In our app, during a UI event, we take input, setup values for various state changes, and wrap that into a block. That block is passed to a general backend handler (using AFNetworking). If the service call is successful, we execute the block which updates the UI (counter, icon state, etc.)

This way, the event handler passes in the logic of how to handle the UI, the networking library is very clean, and doesn’t need references to UI elements, the networking is more generic and the different events which handle different UI elements contain the logic relevant to their function.
 
I come from an Engineering background, not a CS background, but I have taken a few CS courses and it seems to me that they make lambda/blocks/closures/anonymous functions all more complicated seeming than they need to be.

First off, those are all referring to the same exact thing.

They allow you to pass code as an argument to a function or method that tells it what to do. Use cases would be times like NSArray's enumerateWithBlock - you want to use that method and pass code to it which tells it what to do with each item in the array.

You could also use it as a completion handler. Maybe you want to write a function which uploads something to the web, and then runs some code which the function's user provides when it's done. You don't know what code should run - that's up for the user of your function to decide - you just make your function accept the block and execute it at the right time for them.

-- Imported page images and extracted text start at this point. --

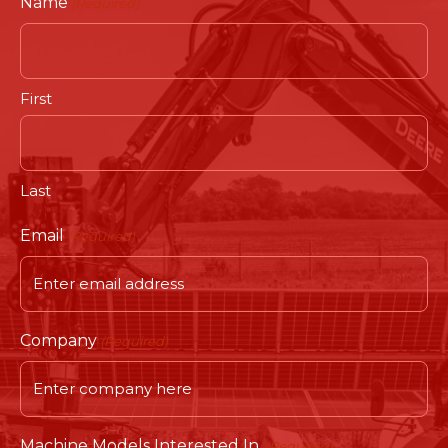
Name
(Required)
First
Last
Email
(Required)
Company
(Required)
Machine Models Interested In.
(Required)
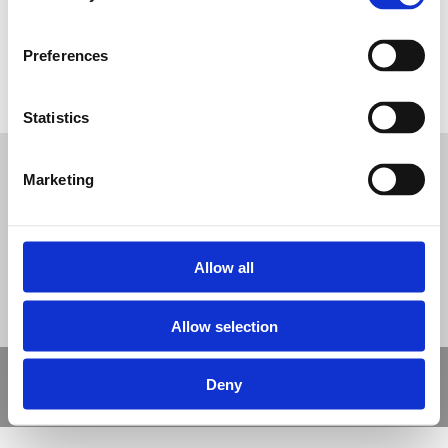
Preferences
Barkisland-Wetpour-Daily-Mile-Track
Statistics
Tweet
Marketing
© Nova Sport Ltd
2020. All Rights Reserved.
Co.Reg.No: 02992616 -VAT.Reg.No: 918 3820 14
Nova Sport is a trading division of Abacus Playgrounds Ltd
11 Enterprise Way, Jubilee Business Park, Derby DE21 4BB. Tel:
01332 292202
Site Map
Cookie Policy
Contact Us
Allow all
Allow selection
Copyright © 2021 Nova Sport Limited | All rights reserved |
Deny
Designed by
Nettl and Redlime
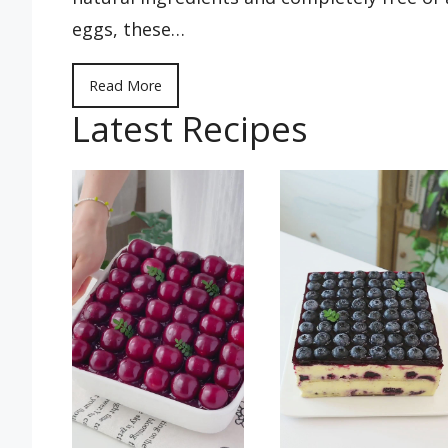
eggs, these…
Read More
Latest Recipes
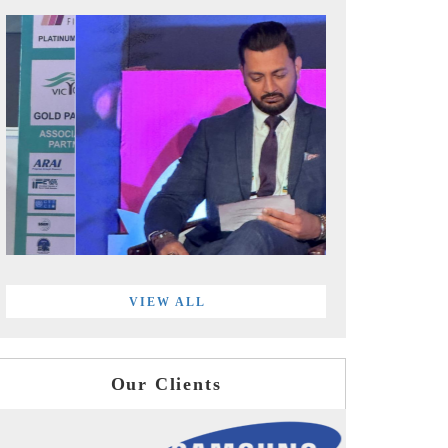
VIEW ALL
Our Clients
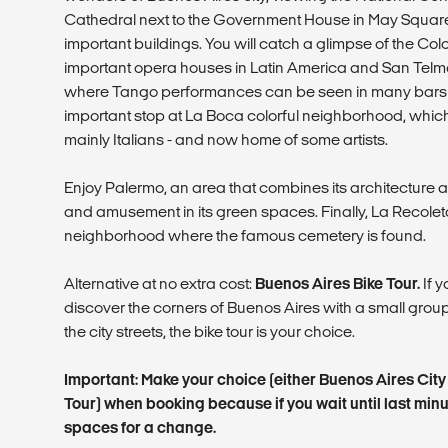
Cathedral next to the Government House in May Squar
important buildings. You will catch a glimpse of the Col
important opera houses in Latin America and San Telmo
where Tango performances can be seen in many bars a
important stop at La Boca colorful neighborhood, whic
mainly Italians - and now home of some artists.
Enjoy Palermo, an area that combines its architecture a
and amusement in its green spaces. Finally, La Recolet
neighborhood where the famous cemetery is found.
Alternative at no extra cost:
Buenos Aires Bike Tour.
If y
discover the corners of Buenos Aires with a small gro
the city streets, the bike tour is your choice.
Important: Make your choice (either Buenos Aires Cit
Tour) when booking because if you wait until last min
spaces for a change.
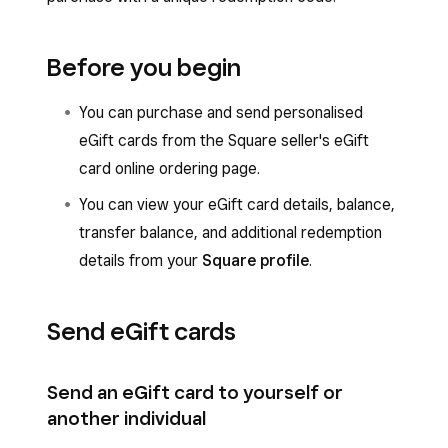
Before you begin
You can purchase and send personalised
eGift cards from the Square seller's eGift
card online ordering page.
You can view your eGift card details, balance,
transfer balance, and additional redemption
details from your
Square profile
.
Send eGift cards
Send an eGift card to yourself or
another individual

This serves the same purpose as passing around function pointers in C. So why do these exist instead of using the C solution? Blocks allow you to define the code right where it'll be needed/used. Your function will only ever be needed right where it's passed in. It helps organize your code and keep related code together.
 
The difference with function pointers is that data from the outside needs to be passed in as an extra parameter, if there is more than one item then it's often a struct containing the data.
 
It's mainly a naming difference.

With C function callbacks, one normally has to copy some state data into a callback data struct, pass this data block with the function pointer to the callback, then inside the callback function refer to the data one copied in by different local names or pointer dereferences from the struct.

With blocks or closures, the language compiler and/or runtime figures out what data you need and copies the data into a struct for you, passes the struct of data to the callback for you, and lets your function use the exact same variable names for the data both before and inside the callback.

So you don't have to manually deal with callback data structs, and remember a bunch of potentially different names for the same variables and data you want to use.